Each of these headlines initially follows the S-V-O triple structure, with a little more information appended to the end of the initial triple. Prior research indicates that this structure is somehow more initially ‘obvious’ to human psychology, easier to process cognitively, and interestingly, this same structure is used in the RDF specification, a declarative language influenced by ideas from knowledge representation i.e. language classification. Within the RDF world, information is presented in a Subject-Predicate-Object triple, identical to the linguistic Subject-Verb-Object triple. For example, if we take one of the headlines above i.e. the PayPal entry, run this through and entity extraction tools such as Calais Viewer and parse the resulting RDF using the W3C RDF Validation Service, I end up with a set of triples that look very similar to the linguistic subject-verb-object triple –

PayPal sets up Israeli security center, buys CyActive
Subject: http://d.opencalais.com/er/company/ralg-tr1r/58dfdbf1-c0c8-3859-ad42-c9c6de8ca6e7 Predicate: http://s.opencalais.com/1/pred/tickerObject: “EBAYP”

Roughly translated from the URI, this is telling us “PayPal Inc ticker symbol is EBAYP“. So within the news headline triple, we can see embedded RDF triples based upon the particular entity, and in many cases, RDF triples can be directly transposed into headlines themselves (although in this case the RDF triple is probably not exactly news worthy!).

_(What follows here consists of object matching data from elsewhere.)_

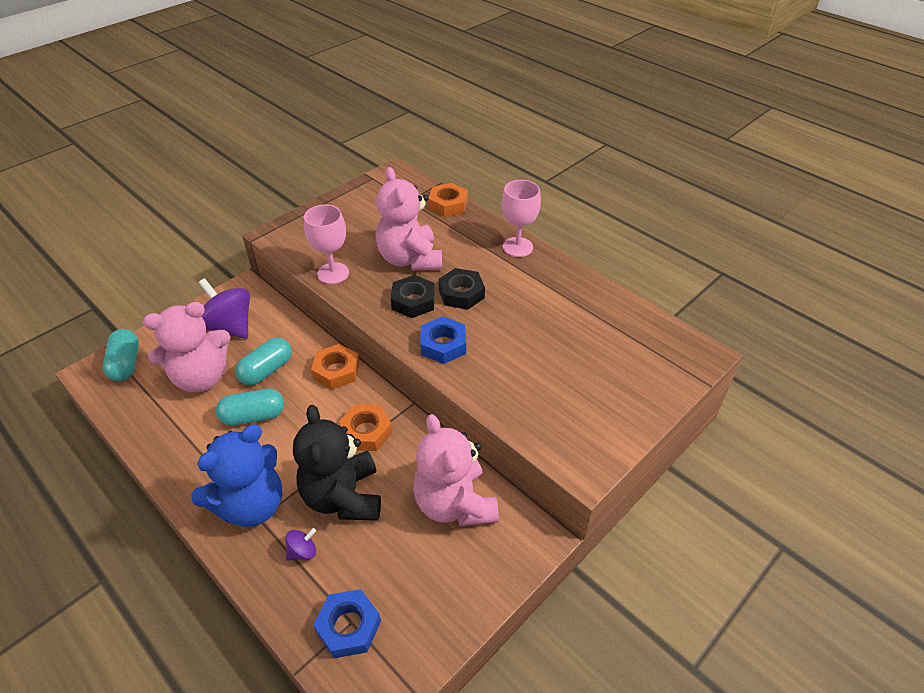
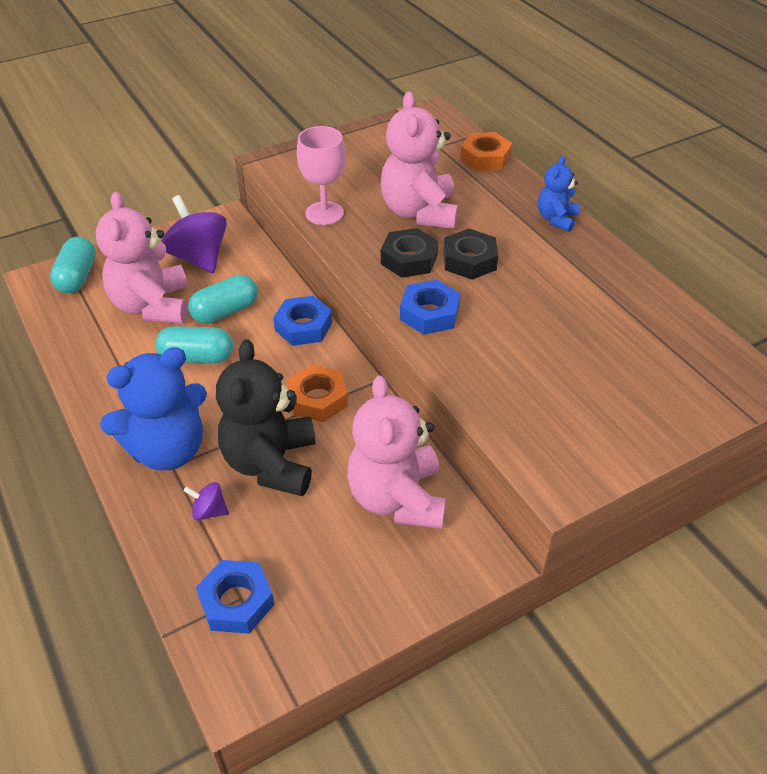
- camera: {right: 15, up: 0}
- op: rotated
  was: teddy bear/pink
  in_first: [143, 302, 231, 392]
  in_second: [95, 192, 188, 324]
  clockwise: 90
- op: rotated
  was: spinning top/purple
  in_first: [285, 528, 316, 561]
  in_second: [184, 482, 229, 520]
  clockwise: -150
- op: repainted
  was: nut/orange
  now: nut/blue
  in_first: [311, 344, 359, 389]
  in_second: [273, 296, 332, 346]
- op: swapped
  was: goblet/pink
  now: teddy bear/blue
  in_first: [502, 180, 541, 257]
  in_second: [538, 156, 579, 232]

I’m not breaking any new ground here, simply re-stating what is already known, but conceptually thinking about how we access triples helps us understand how we can derive value from that information. In the same way we use language to retrieve information from a S-V-O triple in our people interactions i.e. Chris works at Thomson Reuters, we can access similar information from RDF triples using a query language such as SPARQL Query Language for RDF. And that’s really the idea behind the semantic web, to promote a common framework that allows us to share data – making the connection between something ‘real’ like our Reuters news editorial function, and the work our Big, Open, Linked Data (BOLD) team is undertaking around Linked data.